** What to do **
Write each line exactly as it stands, from the line containing "ロジェクト』といいます。今回は『人のい" through the end of the data.

(Stored dataset items)
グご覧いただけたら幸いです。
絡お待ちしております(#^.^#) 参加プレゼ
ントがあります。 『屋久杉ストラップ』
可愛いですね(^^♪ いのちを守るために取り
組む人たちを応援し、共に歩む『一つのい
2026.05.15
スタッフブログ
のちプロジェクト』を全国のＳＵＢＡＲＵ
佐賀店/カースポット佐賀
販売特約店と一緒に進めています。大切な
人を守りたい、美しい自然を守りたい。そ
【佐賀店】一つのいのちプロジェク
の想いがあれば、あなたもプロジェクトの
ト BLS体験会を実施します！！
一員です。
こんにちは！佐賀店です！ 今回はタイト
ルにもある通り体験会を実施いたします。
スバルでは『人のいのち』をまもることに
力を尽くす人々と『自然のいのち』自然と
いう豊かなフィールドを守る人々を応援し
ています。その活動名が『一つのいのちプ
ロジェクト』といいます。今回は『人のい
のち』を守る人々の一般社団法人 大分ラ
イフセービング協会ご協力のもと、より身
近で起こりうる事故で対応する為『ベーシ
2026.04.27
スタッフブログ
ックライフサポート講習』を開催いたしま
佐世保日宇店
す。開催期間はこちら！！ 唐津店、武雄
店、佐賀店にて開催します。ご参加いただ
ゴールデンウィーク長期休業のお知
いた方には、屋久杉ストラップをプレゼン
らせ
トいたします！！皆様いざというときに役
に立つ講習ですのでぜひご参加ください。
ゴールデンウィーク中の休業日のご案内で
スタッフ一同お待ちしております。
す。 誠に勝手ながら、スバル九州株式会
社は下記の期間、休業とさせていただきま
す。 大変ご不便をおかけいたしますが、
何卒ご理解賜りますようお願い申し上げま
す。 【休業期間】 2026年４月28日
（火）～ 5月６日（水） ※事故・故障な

** Result of this task **
ロジェクト』といいます。今回は『人のい
のち』を守る人々の一般社団法人 大分ラ
イフセービング協会ご協力のもと、より身
近で起こりうる事故で対応する為『ベーシ
2026.04.27
スタッフブログ
ックライフサポート講習』を開催いたしま
佐世保日宇店
す。開催期間はこちら！！ 唐津店、武雄
店、佐賀店にて開催します。ご参加いただ
ゴールデンウィーク長期休業のお知
いた方には、屋久杉ストラップをプレゼン
らせ
トいたします！！皆様いざというときに役
に立つ講習ですのでぜひご参加ください。
ゴールデンウィーク中の休業日のご案内で
スタッフ一同お待ちしております。
す。 誠に勝手ながら、スバル九州株式会
社は下記の期間、休業とさせていただきま
す。 大変ご不便をおかけいたしますが、
何卒ご理解賜りますようお願い申し上げま
す。 【休業期間】 2026年４月28日
（火）～ 5月６日（水） ※事故・故障な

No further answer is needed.